**Source passage**

** Start **

Designs for the Pluriverse Poster

Subject

This poster contains text from: Escobar, A., 2018. Designs for the pluriverse: radical interdependence, autonomy, and the making of worlds, New ecologies for the twenty-first century. Duke University Press.
Students created drawings and diagrams to visualize the concepts in the text

Description

“Queremos un mundo donde quepan muchos mundos.” --  “We want a world where many worlds fit.”
“…what needs to change is an entire way of life and a whole style of world making. It goes deeper than capitalism” (p.ix).
“To nourish design’s potential for the transitions, however, requires a significant reorientation of design from the functionalist, rationalistic, and industrial traditions from which it emerged, and within which it still functions with ease, toward a type of rationality and set of practices attuned to the relational  dimension of life. This is why the approach taken is ontological. Design is ontological in that all design-led objects, tools, and even services bring about particular ways of being, knowing and doing” (p.x).
“Might a new breed of designers come to be thought of as transition activists? If this were to be the case, they would have to walk hand in hand with those who are protecting and redefining well-being, life projects, territories, local economies, and communities worldwide “ (p.7).
“Will there still be “modern solutions to modern problems”? Or has modernity’s ability to even imagine the questions that need to be asked to effectively face the contemporary ecological and social crisis been so fatally compromised, given its investment in main- taining the worlds that created it, as to make it historically necessary to look elsewhere, in other-than-modern world-making possibilities?” (p.19).
“To think new thoughts, by implication, requires stepping out of the epistemic space of Western social theory and into the epistemic configurations associated with the multiple relational ontologies of worlds in struggle. It is in these spaces that we might find more compelling answers to the strong questions posed by the current conjuncture of modern problems with insufficient modern solutions” (p.68).

** End **

**Direction a**
Translate this sentence from the poster description into Spanish: "This is why the approach taken is ontological."

[Collection entries]
** Start **

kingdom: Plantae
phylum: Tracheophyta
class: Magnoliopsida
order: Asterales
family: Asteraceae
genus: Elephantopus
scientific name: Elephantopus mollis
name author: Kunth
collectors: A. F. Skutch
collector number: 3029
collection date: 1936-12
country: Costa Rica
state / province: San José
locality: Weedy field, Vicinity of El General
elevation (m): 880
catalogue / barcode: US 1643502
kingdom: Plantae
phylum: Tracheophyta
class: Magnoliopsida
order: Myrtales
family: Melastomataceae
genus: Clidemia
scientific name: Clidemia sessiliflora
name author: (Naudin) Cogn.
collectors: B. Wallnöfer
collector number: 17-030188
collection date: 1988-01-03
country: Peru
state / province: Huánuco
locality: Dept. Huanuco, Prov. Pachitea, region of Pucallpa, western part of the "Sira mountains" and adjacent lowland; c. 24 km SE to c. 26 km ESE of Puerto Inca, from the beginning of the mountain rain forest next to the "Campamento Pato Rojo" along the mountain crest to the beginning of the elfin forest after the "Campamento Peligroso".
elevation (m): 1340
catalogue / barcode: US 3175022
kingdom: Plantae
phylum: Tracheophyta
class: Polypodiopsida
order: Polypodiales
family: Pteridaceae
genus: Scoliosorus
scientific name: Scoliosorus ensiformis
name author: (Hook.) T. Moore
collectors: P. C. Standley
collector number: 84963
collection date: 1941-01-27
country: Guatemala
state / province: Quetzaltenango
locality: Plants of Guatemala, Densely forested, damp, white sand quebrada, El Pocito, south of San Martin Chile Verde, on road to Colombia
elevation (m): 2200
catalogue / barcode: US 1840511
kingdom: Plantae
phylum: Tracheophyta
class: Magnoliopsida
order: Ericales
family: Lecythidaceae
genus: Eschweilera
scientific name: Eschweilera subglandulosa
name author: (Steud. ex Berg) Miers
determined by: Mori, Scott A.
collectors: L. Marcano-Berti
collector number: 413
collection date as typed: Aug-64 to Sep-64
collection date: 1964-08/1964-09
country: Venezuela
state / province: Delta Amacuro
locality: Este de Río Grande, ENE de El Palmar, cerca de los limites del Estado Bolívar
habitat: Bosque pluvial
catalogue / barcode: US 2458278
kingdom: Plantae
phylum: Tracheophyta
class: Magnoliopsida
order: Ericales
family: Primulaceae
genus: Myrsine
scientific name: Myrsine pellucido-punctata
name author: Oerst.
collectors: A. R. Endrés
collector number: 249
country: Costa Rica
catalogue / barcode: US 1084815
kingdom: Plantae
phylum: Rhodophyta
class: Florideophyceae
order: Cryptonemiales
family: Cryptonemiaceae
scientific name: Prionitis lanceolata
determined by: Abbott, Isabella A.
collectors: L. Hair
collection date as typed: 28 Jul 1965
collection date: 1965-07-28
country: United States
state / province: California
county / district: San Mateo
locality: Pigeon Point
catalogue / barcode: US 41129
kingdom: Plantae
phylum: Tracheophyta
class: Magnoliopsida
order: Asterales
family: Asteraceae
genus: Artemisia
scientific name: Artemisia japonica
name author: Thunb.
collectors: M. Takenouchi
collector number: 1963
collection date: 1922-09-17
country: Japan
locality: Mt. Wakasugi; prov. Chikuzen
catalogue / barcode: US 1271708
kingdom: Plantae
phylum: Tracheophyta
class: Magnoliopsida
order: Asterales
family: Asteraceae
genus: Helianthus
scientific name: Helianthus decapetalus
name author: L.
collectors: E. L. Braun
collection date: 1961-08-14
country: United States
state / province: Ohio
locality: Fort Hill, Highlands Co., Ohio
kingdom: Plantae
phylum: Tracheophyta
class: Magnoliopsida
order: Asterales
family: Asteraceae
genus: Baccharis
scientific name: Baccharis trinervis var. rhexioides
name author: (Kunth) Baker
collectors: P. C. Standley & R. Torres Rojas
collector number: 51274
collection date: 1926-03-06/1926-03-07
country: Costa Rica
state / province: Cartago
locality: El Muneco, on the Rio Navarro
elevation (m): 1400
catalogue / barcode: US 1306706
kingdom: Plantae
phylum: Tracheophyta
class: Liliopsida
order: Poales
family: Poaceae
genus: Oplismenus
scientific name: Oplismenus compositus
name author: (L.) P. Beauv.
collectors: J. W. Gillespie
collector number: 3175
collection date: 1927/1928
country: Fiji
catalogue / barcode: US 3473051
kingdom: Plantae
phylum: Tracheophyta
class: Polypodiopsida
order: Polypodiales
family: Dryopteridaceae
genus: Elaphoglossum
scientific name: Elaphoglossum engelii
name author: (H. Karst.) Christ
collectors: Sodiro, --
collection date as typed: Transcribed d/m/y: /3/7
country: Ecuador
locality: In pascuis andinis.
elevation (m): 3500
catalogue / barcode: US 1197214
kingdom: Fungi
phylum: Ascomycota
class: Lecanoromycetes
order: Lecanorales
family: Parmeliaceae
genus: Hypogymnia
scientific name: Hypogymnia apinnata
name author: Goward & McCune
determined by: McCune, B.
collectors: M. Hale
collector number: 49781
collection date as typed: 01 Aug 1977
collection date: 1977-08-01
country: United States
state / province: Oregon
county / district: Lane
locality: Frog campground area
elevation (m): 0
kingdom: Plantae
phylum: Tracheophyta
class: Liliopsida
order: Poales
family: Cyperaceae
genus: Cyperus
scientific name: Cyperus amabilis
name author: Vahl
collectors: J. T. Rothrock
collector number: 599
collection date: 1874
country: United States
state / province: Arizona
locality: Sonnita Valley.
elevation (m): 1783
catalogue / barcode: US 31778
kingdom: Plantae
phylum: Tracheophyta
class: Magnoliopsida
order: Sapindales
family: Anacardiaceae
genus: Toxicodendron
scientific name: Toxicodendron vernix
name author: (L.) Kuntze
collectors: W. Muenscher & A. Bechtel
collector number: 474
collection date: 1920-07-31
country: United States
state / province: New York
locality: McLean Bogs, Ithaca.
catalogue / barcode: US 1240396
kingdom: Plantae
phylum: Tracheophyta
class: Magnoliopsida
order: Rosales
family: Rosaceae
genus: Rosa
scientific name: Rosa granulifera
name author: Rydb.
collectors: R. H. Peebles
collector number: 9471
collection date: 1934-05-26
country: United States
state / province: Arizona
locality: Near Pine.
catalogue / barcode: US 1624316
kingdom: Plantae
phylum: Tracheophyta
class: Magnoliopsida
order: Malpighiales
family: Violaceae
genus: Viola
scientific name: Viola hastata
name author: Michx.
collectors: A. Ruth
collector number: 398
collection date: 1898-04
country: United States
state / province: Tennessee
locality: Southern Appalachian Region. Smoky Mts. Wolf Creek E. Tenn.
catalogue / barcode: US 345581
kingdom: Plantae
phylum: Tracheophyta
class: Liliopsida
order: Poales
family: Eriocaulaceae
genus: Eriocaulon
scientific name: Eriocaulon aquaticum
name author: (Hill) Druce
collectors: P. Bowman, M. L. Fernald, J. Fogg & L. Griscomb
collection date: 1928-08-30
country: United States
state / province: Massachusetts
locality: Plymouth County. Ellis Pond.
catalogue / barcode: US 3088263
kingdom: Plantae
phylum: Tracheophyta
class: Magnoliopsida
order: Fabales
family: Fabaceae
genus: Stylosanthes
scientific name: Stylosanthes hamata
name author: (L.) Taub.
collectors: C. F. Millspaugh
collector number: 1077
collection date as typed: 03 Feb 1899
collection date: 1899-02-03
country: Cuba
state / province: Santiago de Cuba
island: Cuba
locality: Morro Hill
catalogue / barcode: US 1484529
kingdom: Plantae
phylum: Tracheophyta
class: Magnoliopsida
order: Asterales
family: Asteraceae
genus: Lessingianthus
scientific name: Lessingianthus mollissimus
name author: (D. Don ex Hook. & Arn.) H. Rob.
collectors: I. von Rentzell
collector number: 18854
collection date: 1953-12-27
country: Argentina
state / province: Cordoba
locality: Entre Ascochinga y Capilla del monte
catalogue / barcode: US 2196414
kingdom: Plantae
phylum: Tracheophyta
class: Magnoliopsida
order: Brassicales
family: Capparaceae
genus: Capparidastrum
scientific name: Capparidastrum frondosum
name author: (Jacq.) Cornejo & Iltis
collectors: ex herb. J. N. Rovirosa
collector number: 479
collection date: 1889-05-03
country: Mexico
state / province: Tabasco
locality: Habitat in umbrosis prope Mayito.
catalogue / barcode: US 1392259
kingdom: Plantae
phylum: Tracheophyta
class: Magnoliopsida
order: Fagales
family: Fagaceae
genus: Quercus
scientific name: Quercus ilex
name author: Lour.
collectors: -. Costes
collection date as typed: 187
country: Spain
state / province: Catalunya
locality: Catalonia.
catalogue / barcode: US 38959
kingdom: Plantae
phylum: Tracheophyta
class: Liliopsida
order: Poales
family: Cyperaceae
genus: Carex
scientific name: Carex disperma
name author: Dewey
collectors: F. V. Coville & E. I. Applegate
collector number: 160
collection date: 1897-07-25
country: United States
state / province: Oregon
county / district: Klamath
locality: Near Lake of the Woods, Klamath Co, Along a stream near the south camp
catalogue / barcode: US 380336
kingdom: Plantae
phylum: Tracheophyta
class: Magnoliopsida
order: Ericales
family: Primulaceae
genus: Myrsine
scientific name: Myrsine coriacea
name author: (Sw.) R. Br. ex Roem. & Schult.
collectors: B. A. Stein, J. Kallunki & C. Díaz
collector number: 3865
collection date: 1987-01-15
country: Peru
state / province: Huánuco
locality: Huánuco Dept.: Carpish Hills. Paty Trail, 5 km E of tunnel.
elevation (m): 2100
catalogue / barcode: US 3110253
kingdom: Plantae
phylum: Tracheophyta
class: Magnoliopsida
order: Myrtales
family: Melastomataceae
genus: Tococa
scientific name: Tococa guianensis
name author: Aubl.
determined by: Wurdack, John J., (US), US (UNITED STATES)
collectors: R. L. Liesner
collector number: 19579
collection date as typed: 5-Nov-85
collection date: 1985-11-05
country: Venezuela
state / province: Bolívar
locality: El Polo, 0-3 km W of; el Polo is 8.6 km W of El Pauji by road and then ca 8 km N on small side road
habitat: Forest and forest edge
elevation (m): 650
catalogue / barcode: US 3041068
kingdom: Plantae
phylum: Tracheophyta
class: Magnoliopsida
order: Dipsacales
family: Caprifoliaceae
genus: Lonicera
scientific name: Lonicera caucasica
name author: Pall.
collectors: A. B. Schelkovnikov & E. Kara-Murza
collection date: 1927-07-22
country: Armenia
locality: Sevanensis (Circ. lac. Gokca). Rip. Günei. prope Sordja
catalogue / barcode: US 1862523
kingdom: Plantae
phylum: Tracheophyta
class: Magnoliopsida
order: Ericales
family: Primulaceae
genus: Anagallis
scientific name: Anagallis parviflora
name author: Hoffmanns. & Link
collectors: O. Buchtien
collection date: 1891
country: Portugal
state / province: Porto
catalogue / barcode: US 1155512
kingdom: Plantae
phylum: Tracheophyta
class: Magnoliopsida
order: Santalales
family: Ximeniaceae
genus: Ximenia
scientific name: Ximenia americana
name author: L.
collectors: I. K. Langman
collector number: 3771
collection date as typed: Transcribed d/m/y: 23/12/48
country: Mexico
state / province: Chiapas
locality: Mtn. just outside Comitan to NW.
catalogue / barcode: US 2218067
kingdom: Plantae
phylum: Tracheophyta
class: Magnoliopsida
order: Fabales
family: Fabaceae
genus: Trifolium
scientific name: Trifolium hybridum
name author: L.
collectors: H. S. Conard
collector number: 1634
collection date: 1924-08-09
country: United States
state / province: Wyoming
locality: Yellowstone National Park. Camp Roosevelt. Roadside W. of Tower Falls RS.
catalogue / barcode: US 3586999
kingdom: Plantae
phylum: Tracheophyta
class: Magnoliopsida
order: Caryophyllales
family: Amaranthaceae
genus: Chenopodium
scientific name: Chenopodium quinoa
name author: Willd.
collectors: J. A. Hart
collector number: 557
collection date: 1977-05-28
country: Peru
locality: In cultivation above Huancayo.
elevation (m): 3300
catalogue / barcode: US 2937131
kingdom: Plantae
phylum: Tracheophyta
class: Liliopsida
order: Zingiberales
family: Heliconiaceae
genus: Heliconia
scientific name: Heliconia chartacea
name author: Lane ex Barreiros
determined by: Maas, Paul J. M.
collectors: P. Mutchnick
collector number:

** End **

**Direction b**
Rewrite the rows in the stretch from the start of the rows through the line containing "determined by: Mori, Scott A.", changing "elevation" to "altitude" and leaving everything else unchanged. Give only those rows.

**Exercise response a**
Por eso el enfoque adoptado es ontológico.

**Exercise response b**
kingdom: Plantae
phylum: Tracheophyta
class: Magnoliopsida
order: Asterales
family: Asteraceae
genus: Elephantopus
scientific name: Elephantopus mollis
name author: Kunth
collectors: A. F. Skutch
collector number: 3029
collection date: 1936-12
country: Costa Rica
state / province: San José
locality: Weedy field, Vicinity of El General
altitude (m): 880
catalogue / barcode: US 1643502
kingdom: Plantae
phylum: Tracheophyta
class: Magnoliopsida
order: Myrtales
family: Melastomataceae
genus: Clidemia
scientific name: Clidemia sessiliflora
name author: (Naudin) Cogn.
collectors: B. Wallnöfer
collector number: 17-030188
collection date: 1988-01-03
country: Peru
state / province: Huánuco
locality: Dept. Huanuco, Prov. Pachitea, region of Pucallpa, western part of the "Sira mountains" and adjacent lowland; c. 24 km SE to c. 26 km ESE of Puerto Inca, from the beginning of the mountain rain forest next to the "Campamento Pato Rojo" along the mountain crest to the beginning of the elfin forest after the "Campamento Peligroso".
altitude (m): 1340
catalogue / barcode: US 3175022
kingdom: Plantae
phylum: Tracheophyta
class: Polypodiopsida
order: Polypodiales
family: Pteridaceae
genus: Scoliosorus
scientific name: Scoliosorus ensiformis
name author: (Hook.) T. Moore
collectors: P. C. Standley
collector number: 84963
collection date: 1941-01-27
country: Guatemala
state / province: Quetzaltenango
locality: Plants of Guatemala, Densely forested, damp, white sand quebrada, El Pocito, south of San Martin Chile Verde, on road to Colombia
altitude (m): 2200
catalogue / barcode: US 1840511
kingdom: Plantae
phylum: Tracheophyta
class: Magnoliopsida
order: Ericales
family: Lecythidaceae
genus: Eschweilera
scientific name: Eschweilera subglandulosa
name author: (Steud. ex Berg) Miers
determined by: Mori, Scott A.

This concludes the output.